Tareas por realizar:
(A) Enumera los materiales que, según el texto sobre las figuras del pesebre, usarán los equipos para elaborar los elementos que caracterizan a cada personaje.
(B) Repite sin cambios el fragmento del texto sobre las figuras del pesebre que comienza con las palabras que contienen "Las figuras del" y termina con "este mundo mejor?".

Texto proporcionado:
..............................
Las figuras del pesebre
Laura de Julián

En Nochebuena, invita a tu familia a participar en un hermoso y entretenido juego navideño. Cada figura del pesebre representa una actitud. Todos colaboraron en esa noche para hacer más feliz la llegada del Hijo de Dios a la tierra. ¿Qué quieres aportar tú para hacer este mundo mejor?

Instrucciones Elabora tantos papelitos como participantes haya en la celebración de Nochebuena. Cada invitado sacará uno de los papelitos y leerá en voz alta el personaje que escogió y se reunirán en equipos para elaborar elementos que los caractericen con cartulinas, pegamento y papel de colores (crepé, china, etc.) elegirán a uno que representará a dicho personaje y leerán en voz alta el texto correspondiente a cada personaje. Durante el año que está por comenzar, cada miembro se esforzará por encarnar las características de dicho personaje.  Entre todos irán formando el Belén.

Otra variante es invitar a los niños de la casa a dibujar y colorear cada imagen.

María Siempre dispuesta a aceptar los llamados del Señor y preocupada por servir a los demás.

Durante este año, tendré una actitud de escucha en mi oración, para saber qué quiere Dios de mí. Me esforzaré por estar atenta a las necesidades de quienes viven conmigo y saberlos escuchar y ayudar en la medida de mis posibilidades.

José El esposo de la Virgen María fue generoso en extremo y postergó sus propios planes, siguiendo lo que Dios le pedía. Cuidó y protegió a la Virgen y al niño Jesús y supo estar siempre en segundo plano, trabajando para que nada les faltara a su mujer y a su Hijo.
..............................
[Material almacenado]
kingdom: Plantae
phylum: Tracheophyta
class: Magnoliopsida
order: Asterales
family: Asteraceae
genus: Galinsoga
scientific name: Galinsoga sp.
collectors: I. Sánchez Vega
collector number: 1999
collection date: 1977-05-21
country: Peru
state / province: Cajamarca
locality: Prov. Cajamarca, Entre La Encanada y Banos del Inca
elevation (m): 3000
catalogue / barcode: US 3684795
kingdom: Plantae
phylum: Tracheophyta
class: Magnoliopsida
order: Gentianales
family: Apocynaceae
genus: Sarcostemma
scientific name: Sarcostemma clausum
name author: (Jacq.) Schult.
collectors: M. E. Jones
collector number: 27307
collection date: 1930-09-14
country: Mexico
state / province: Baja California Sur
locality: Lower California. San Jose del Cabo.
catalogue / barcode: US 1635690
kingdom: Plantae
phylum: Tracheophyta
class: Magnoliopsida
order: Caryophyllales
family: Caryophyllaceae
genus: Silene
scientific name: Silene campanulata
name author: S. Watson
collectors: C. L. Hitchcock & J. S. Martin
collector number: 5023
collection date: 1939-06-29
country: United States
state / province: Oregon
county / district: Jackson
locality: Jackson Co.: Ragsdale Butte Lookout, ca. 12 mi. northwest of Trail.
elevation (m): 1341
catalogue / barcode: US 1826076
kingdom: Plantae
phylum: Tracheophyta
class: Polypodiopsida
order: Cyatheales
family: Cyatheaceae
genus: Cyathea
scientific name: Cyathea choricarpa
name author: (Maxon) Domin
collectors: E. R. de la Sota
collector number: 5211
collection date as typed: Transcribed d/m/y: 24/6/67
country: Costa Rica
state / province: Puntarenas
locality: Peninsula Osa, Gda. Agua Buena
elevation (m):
..............................
Respuestas escritas:
(A)
- Cartulinas
- Pegamento
- Papel de colores (crepé, china, etc.)

(B)
Las figuras del pesebre
Laura de Julián

En Nochebuena, invita a tu familia a participar en un hermoso y entretenido juego navideño. Cada figura del pesebre representa una actitud. Todos colaboraron en esa noche para hacer más feliz la llegada del Hijo de Dios a la tierra. ¿Qué quieres aportar tú para hacer este mundo mejor?